Give back the lines below exactly, but do not include any pictures.

[Saved data entries]
———
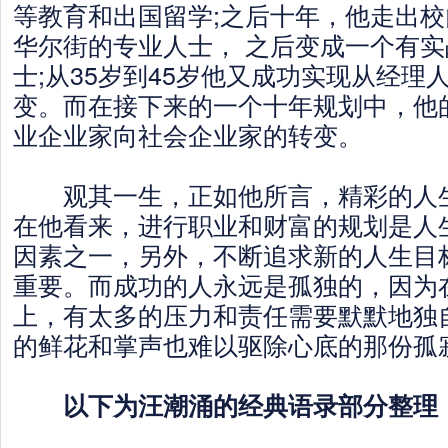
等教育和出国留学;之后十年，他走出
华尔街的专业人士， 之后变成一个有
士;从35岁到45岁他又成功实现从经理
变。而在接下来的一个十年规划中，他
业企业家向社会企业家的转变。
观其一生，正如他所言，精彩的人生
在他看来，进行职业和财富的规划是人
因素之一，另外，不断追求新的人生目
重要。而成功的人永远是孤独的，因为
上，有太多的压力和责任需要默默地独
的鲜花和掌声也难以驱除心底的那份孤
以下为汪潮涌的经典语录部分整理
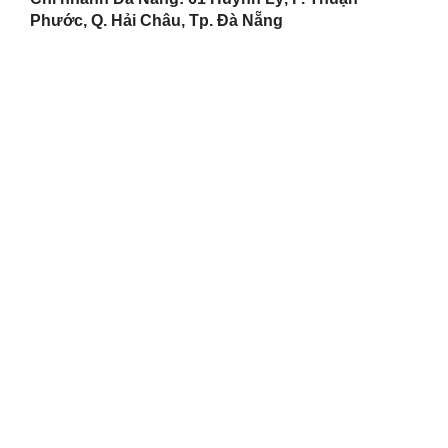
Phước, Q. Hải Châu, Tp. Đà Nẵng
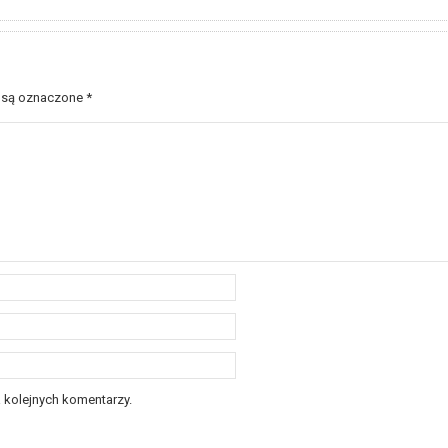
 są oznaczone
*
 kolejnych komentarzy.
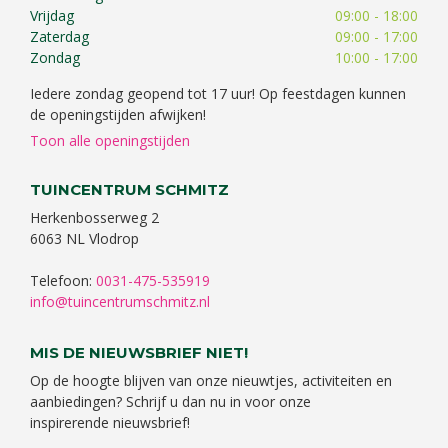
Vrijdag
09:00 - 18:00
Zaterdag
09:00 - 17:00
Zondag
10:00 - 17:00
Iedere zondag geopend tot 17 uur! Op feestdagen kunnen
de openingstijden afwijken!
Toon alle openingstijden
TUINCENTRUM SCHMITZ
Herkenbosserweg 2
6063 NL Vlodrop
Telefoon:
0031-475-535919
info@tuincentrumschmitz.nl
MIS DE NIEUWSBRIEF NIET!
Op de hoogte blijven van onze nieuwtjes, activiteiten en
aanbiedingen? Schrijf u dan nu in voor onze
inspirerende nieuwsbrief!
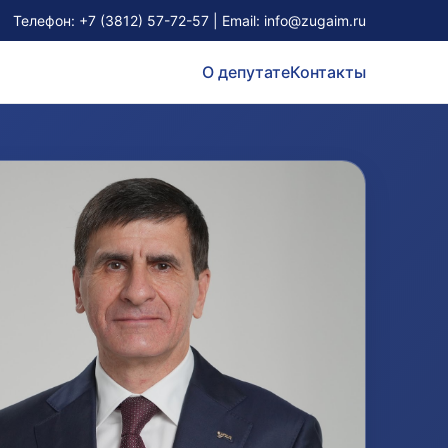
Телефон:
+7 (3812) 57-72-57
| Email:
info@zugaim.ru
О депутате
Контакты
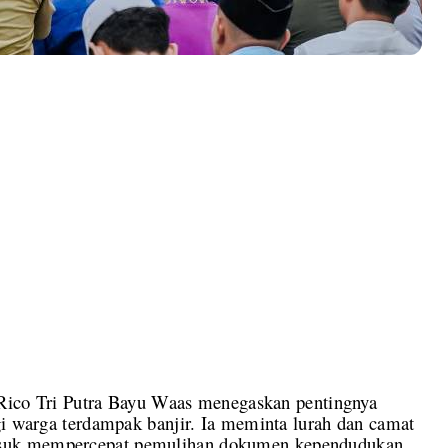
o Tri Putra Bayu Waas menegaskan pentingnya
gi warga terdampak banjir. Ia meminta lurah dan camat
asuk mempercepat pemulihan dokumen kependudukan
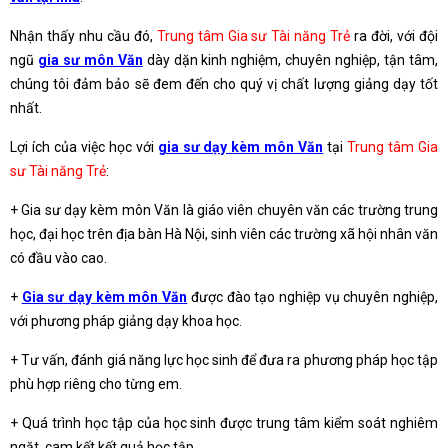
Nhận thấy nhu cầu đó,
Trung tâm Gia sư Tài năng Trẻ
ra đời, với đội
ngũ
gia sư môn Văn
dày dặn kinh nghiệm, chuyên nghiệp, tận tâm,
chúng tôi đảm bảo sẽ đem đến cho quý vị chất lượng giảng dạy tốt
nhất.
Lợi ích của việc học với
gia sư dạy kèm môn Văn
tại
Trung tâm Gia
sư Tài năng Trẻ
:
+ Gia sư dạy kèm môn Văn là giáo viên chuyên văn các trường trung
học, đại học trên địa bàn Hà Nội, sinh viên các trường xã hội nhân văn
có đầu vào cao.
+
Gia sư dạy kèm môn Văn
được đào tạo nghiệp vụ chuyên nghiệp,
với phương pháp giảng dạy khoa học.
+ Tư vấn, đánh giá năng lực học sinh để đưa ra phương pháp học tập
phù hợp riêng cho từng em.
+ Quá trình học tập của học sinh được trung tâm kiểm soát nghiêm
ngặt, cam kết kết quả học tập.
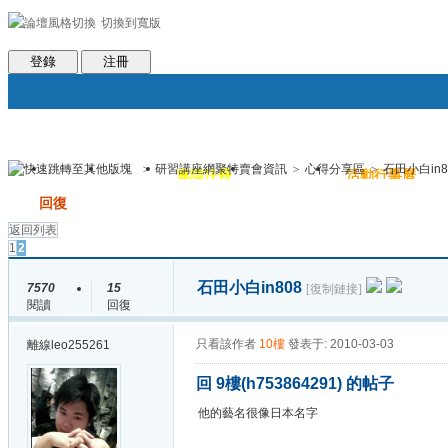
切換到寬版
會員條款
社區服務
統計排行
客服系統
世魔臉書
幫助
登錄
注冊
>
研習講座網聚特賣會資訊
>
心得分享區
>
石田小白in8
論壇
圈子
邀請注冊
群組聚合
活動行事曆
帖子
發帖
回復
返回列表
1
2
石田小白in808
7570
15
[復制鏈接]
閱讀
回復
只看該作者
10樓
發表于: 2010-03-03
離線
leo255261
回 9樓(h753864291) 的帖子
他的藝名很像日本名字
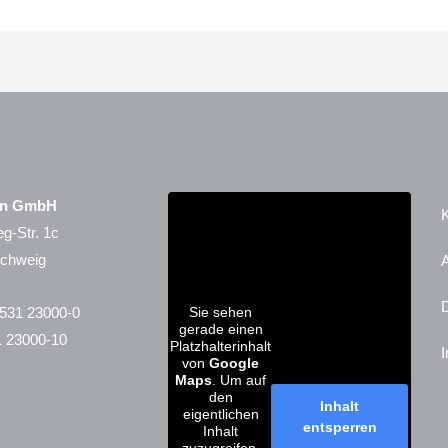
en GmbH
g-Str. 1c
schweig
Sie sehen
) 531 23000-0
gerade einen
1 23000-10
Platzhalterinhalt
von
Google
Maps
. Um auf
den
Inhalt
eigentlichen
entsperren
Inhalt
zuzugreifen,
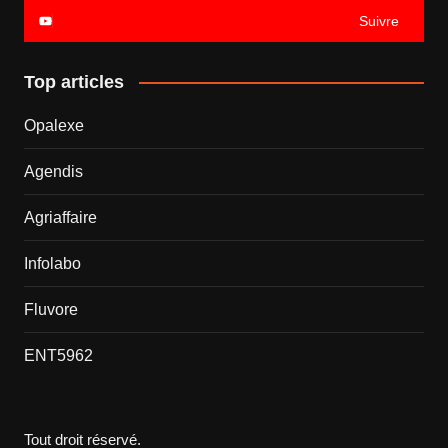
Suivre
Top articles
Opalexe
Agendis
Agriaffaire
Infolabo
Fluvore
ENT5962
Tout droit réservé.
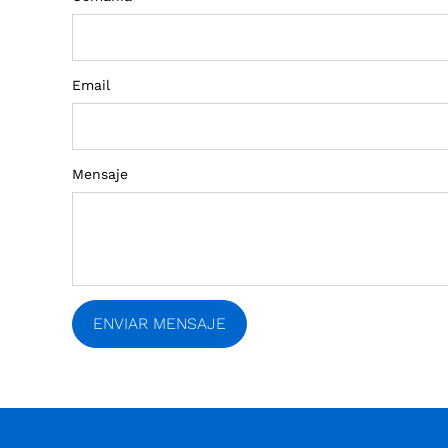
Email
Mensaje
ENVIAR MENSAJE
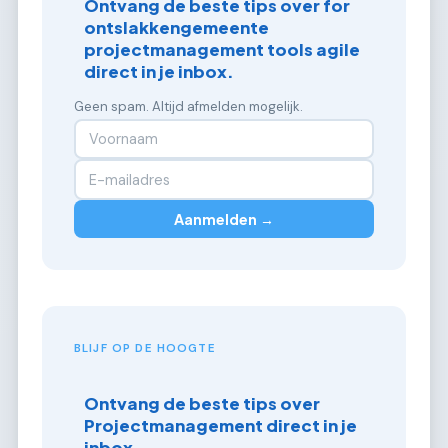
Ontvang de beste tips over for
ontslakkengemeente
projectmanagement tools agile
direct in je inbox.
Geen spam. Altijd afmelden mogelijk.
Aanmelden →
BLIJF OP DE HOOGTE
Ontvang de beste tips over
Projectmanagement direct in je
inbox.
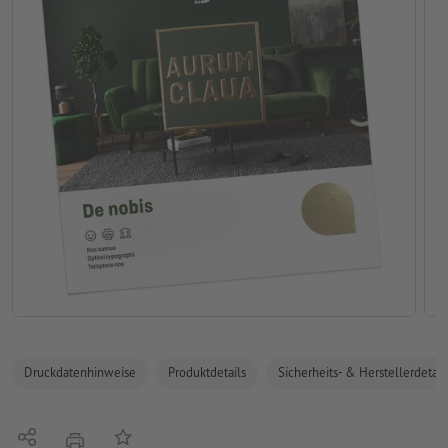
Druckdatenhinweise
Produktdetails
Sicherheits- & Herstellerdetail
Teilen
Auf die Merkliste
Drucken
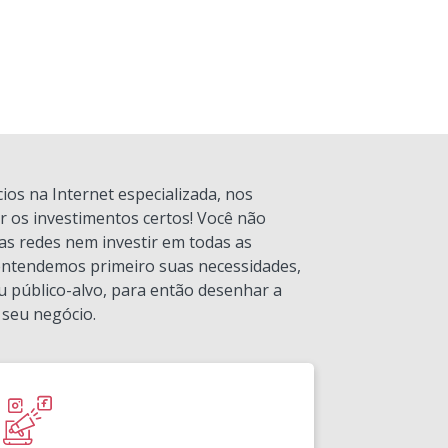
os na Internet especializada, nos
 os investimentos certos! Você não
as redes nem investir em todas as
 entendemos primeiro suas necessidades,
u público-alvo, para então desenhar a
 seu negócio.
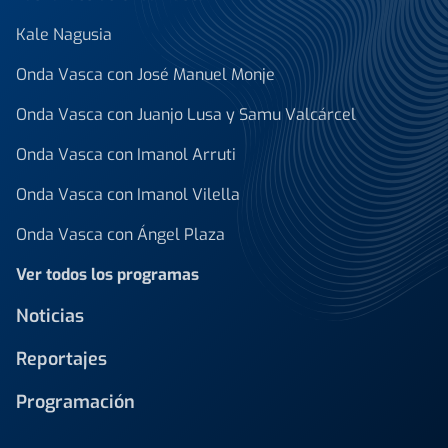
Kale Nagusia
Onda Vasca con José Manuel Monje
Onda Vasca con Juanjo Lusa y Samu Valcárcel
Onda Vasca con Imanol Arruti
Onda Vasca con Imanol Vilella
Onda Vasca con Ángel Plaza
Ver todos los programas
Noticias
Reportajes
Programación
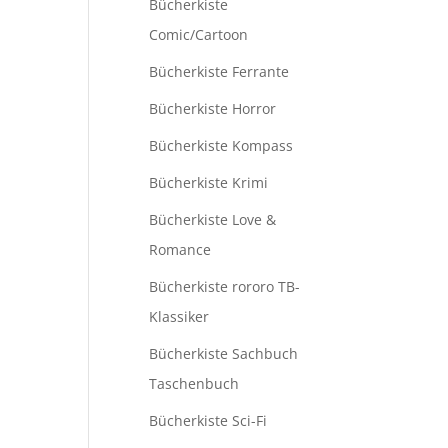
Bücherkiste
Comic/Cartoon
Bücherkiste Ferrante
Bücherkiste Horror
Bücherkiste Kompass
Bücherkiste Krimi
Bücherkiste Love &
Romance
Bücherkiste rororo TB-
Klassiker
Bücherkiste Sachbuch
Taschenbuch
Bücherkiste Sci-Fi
———
RESULT OF THIS TASK:
等教育和出国留学;之后十年，他走出
华尔街的专业人士， 之后变成一个有
士;从35岁到45岁他又成功实现从经理
变。而在接下来的一个十年规划中，他
业企业家向社会企业家的转变。
观其一生，正如他所言，精彩的人生
在他看来，进行职业和财富的规划是人
因素之一，另外，不断追求新的人生目
重要。而成功的人永远是孤独的，因为
上，有太多的压力和责任需要默默地独
的鲜花和掌声也难以驱除心底的那份孤
以下为汪潮涌的经典语录部分整理
Phước, Q. Hải Châu, Tp. Đà Nẵng
 są oznaczone
*
 kolejnych komentarzy.
Vrijdag
09:00 - 18:00
Zaterdag
09:00 - 17:00
Zondag
10:00 - 17:00
Iedere zondag geopend tot 17 uur! Op feestdagen kunnen
de openingstijden afwijken!
Toon alle openingstijden
TUINCENTRUM SCHMITZ
Herkenbosserweg 2
6063 NL Vlodrop
Telefoon:
0031-475-535919
info@tuincentrumschmitz.nl
MIS DE NIEUWSBRIEF NIET!
Op de hoogte blijven van onze nieuwtjes, activiteiten en
aanbiedingen? Schrijf u dan nu in voor onze
inspirerende nieuwsbrief!
Телефон:
+7 (3812) 57-72-57
| Email:
info@zugaim.ru
О депутате
Контакты
o Tri Putra Bayu Waas menegaskan pentingnya
gi warga terdampak banjir. Ia meminta lurah dan camat
asuk mempercepat pemulihan dokumen kependudukan
Nhận thấy nhu cầu đó,
Trung tâm Gia sư Tài năng Trẻ
ra đời, với đội
ngũ
gia sư môn Văn
dày dặn kinh nghiệm, chuyên nghiệp, tận tâm,
chúng tôi đảm bảo sẽ đem đến cho quý vị chất lượng giảng dạy tốt
nhất.
Lợi ích của việc học với
gia sư dạy kèm môn Văn
tại
Trung tâm Gia
sư Tài năng Trẻ
:
+ Gia sư dạy kèm môn Văn là giáo viên chuyên văn các trường trung
học, đại học trên địa bàn Hà Nội, sinh viên các trường xã hội nhân văn
có đầu vào cao.
+
Gia sư dạy kèm môn Văn
được đào tạo nghiệp vụ chuyên nghiệp,
với phương pháp giảng dạy khoa học.
+ Tư vấn, đánh giá năng lực học sinh để đưa ra phương pháp học tập
phù hợp riêng cho từng em.
+ Quá trình học tập của học sinh được trung tâm kiểm soát nghiêm
ngặt, cam kết kết quả học tập.
切換到寬版
會員條款
社區服務
統計排行
客服系統
世魔臉書
幫助
登錄
注冊
>
研習講座網聚特賣會資訊
>
心得分享區
>
石田小白in8
論壇
圈子
邀請注冊
群組聚合
活動行事曆
帖子
發帖
回復
返回列表
1
2
石田小白in808
7570
15
[復制鏈接]
閱讀
回復
只看該作者
10樓
發表于: 2010-03-03
離線
leo255261
回 9樓(h753864291) 的帖子
他的藝名很像日本名字
en GmbH
g-Str. 1c
schweig
Sie sehen
) 531 23000-0
gerade einen
1 23000-10
Platzhalterinhalt
von
Google
Maps
. Um auf
den
Inhalt
eigentlichen
entsperren
Inhalt
zuzugreifen,
Suivre
Top articles
Opalexe
Agendis
Agriaffaire
Infolabo
Fluvore
ENT5962
Tout droit réservé.
Email
Mensaje
ENVIAR MENSAJE
Ontvang de beste tips over for
ontslakkengemeente
projectmanagement tools agile
direct in je inbox.
Geen spam. Altijd afmelden mogelijk.
Aanmelden →
BLIJF OP DE HOOGTE
Ontvang de beste tips over
Projectmanagement direct in je
inbox.
Druckdatenhinweise
Produktdetails
Sicherheits- & Herstellerdetail
Teilen
Auf die Merkliste
Drucken
os na Internet especializada, nos
 os investimentos certos! Você não
as redes nem investir em todas as
 entendemos primeiro suas necessidades,
u público-alvo, para então desenhar a
 seu negócio.
Kale Nagusia
Onda Vasca con José Manuel Monje
Onda Vasca con Juanjo Lusa y Samu Valcárcel
Onda Vasca con Imanol Arruti
Onda Vasca con Imanol Vilella
Onda Vasca con Ángel Plaza
Ver todos los programas
Noticias
Reportajes
Programación
Bücherkiste
Comic/Cartoon
Bücherkiste Ferrante
Bücherkiste Horror
Bücherkiste Kompass
Bücherkiste Krimi
Bücherkiste Love &
Romance
Bücherkiste rororo TB-
Klassiker
Bücherkiste Sachbuch
Taschenbuch
Bücherkiste Sci-Fi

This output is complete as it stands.